RFA Breakfast Paper - June 22, 2026

Brent Falls Below $77 as Progress in US–Iran Talks Boosts Supply Outlook
Brent crude futures dropped below $77 per barrel, extending losses from the previous session and reaching their lowest level in nearly three months, as signs of progress in negotiations between the United States and Iran eased concerns over global oil supplies. A key development was Washington's decision to grant Iran a 60-day license to sell oil on international markets, raising expectations that additional Iranian crude could return to global markets more quickly than previously anticipated. The prospect of increased supply has added downward pressure to oil prices following months of disruption linked to them Middle East conflict. Conditions around the Strait of Hormuz have also shown signs of
improvement. Maritime traffic through the waterway has increased, while major regional producers such as Kuwait and the United Arab Emirates continue to utilize alternative export routes to maintain shipments.
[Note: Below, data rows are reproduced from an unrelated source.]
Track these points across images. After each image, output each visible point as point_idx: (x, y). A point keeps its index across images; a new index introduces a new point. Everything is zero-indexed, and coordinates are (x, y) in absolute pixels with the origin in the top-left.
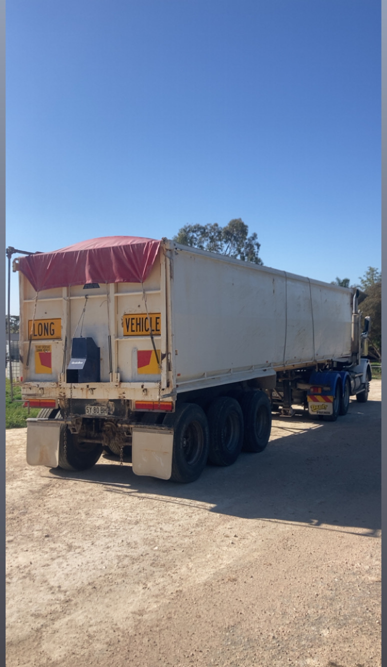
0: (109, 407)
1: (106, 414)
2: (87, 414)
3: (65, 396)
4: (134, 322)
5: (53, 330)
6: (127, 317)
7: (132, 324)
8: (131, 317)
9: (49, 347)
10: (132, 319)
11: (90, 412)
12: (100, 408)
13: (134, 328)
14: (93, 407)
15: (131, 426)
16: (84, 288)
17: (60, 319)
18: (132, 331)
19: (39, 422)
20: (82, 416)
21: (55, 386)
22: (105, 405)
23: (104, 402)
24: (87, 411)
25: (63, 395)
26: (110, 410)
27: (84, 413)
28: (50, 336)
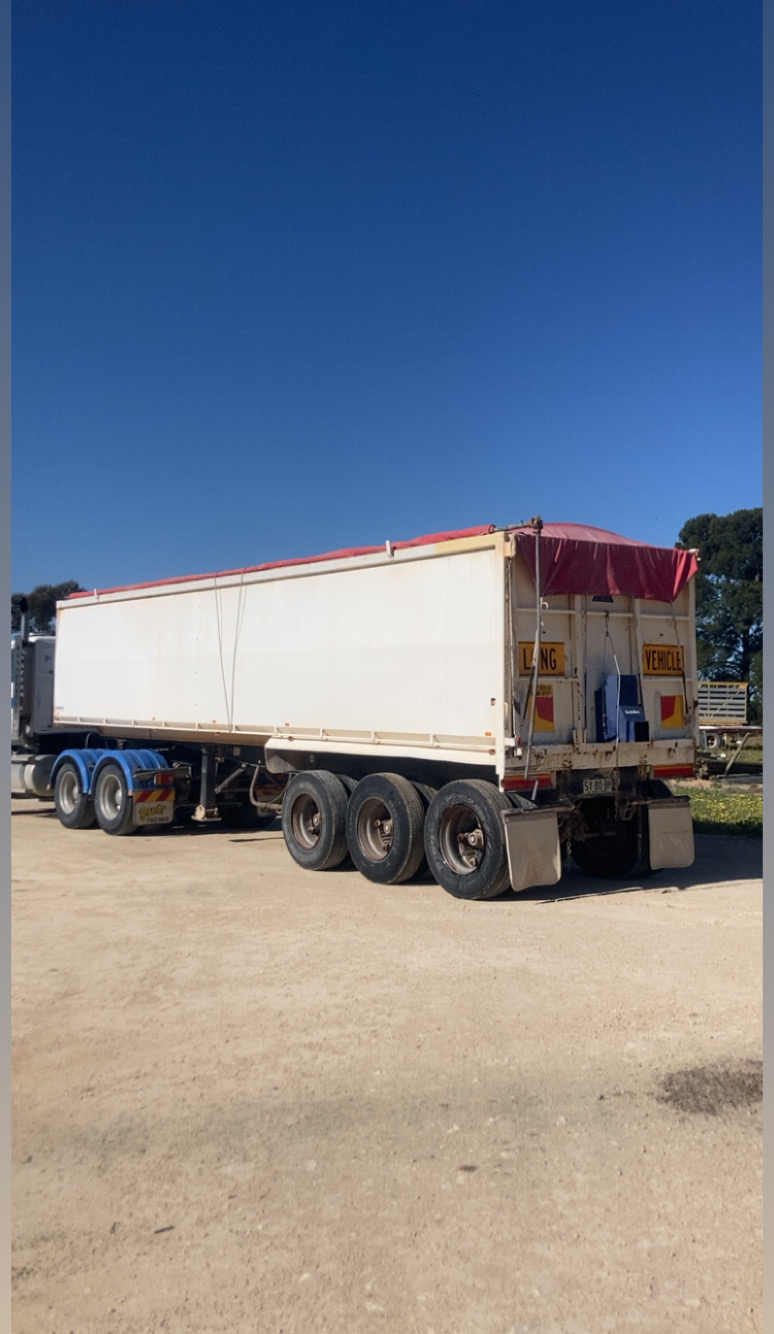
0: (613, 780)
1: (610, 790)
2: (585, 792)
3: (571, 766)
4: (656, 656)
5: (555, 661)
6: (648, 648)
7: (654, 659)
8: (652, 648)
9: (550, 688)
10: (654, 652)
11: (590, 788)
12: (603, 781)
13: (656, 665)
14: (594, 781)
15: (648, 802)
16: (594, 600)
17: (562, 643)
18: (654, 669)
19: (526, 815)
20: (579, 796)
21: (570, 751)
22: (609, 775)
23: (608, 772)
24: (585, 788)
25: (568, 765)
26: (614, 784)
27: (582, 791)
28: (550, 671)
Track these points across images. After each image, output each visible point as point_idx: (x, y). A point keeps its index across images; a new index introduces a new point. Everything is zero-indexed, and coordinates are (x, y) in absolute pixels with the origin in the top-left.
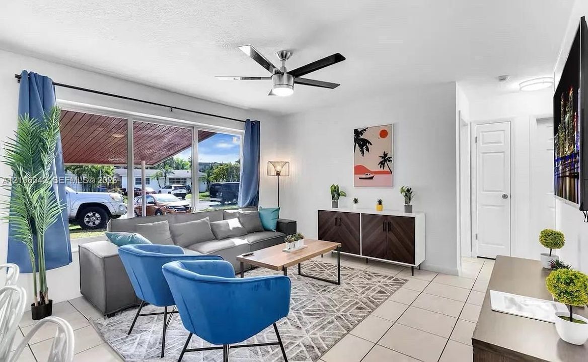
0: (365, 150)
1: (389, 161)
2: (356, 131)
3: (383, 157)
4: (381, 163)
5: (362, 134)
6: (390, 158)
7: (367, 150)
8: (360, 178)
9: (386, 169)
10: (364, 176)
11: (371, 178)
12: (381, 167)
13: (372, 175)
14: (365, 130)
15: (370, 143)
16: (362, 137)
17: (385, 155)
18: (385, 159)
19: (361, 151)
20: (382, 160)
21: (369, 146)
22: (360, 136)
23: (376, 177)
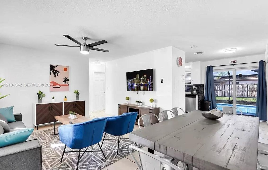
0: (56, 75)
1: (68, 81)
2: (51, 66)
3: (65, 79)
4: (64, 81)
5: (55, 68)
6: (68, 79)
7: (58, 75)
8: (53, 88)
9: (66, 84)
10: (55, 87)
11: (59, 87)
12: (64, 83)
13: (59, 86)
14: (56, 66)
15: (59, 72)
16: (54, 69)
17: (66, 78)
18: (66, 80)
19: (54, 75)
20: (65, 80)
21: (58, 73)
22: (54, 68)
23: (62, 87)
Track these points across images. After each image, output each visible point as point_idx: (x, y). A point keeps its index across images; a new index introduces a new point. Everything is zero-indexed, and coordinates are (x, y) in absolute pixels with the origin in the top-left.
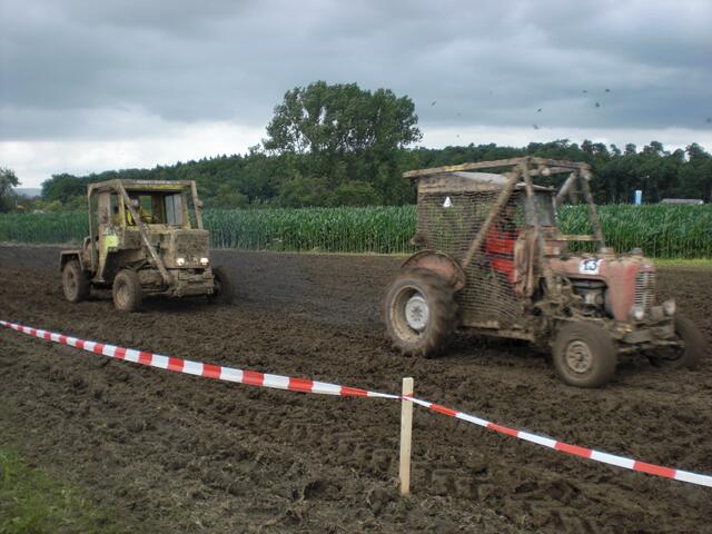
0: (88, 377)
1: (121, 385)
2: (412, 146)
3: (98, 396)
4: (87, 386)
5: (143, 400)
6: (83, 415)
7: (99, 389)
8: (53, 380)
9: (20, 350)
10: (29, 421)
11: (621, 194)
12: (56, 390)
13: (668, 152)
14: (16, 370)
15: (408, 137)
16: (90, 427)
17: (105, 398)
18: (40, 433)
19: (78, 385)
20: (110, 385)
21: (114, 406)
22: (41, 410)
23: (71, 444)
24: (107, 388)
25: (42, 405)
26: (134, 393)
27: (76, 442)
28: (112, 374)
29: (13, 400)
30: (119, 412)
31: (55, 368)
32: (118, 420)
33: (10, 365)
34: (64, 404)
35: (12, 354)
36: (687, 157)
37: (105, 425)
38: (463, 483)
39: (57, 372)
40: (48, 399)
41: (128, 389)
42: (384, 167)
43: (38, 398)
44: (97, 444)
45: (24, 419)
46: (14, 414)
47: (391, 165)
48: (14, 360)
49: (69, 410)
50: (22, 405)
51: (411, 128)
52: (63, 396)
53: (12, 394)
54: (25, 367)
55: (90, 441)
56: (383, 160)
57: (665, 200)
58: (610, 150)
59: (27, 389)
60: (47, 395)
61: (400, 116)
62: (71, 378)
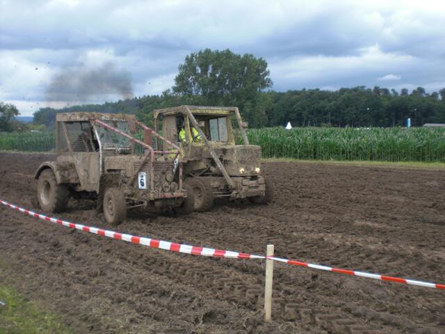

Iran reportedly exported more than 30 million barrels of oil over the past week, further reinforcing expectations of improving supply availability.
U.S. Markets Navigate Rotation Away from Technology
U.S. equities closed mixed on Monday as weakness in technology stocks weighed on the broader market. The Nasdaq fell 1.3%, pulling the S&P 500 lower, while the Dow Jones moved closer to record highs. Small-cap stocks also outperformed, with the Russell 2000 gaining 0.8% to reach a fresh record close. The session suggested investors are increasingly rotating beyond technology and AI-related stocks into other areas of the market. Meanwhile, Treasury yields continued to rise following last week's hawkish Federal Reserve meeting. The 2-year Treasury yield climbed to a new 2026 high of 4.23%, while longer-dated bonds also came under pressure. Higher yields supported the U.S. dollar and reinforced expectations that interest rates could remain elevated for longer, leaving investors focused on the outlook for monetary policy and economic growth.
NGX Rebounds as Banking Stocks Drive Fresh Buying Interest
The Nigerian equity market started the week on a positive note as renewed buying interest in banking and other large-cap stocks lifted investor sentiment. The NGX All-Share Index advanced by 0.96% to close at 238,203.11 points, recovering some of the losses recorded in recent sessions. Market capitalization rose by 1.00% to ₦152.83 trillion, supported not only by the market's upward performance but also by the additional listing of 1.02 billion ordinary shares of First HoldCo Plc through a private placement. Despite decliners outnumbering advancers, investors returned to selected medium- and large-cap stocks, helping the market close firmly in positive territory. Trading activity also strengthened during the session, reflecting improved market participation. Total volume traded increased
by 8.05% to 475.82 million units, while the value of transactions surged by 47.86% to ₦36.49 billion across 63,567 deals. While the broader market remains sensitive to economic and policy developments, the renewed interest in banking stocks signals improving confidence and could provide support for further gains if buying momentum is sustained.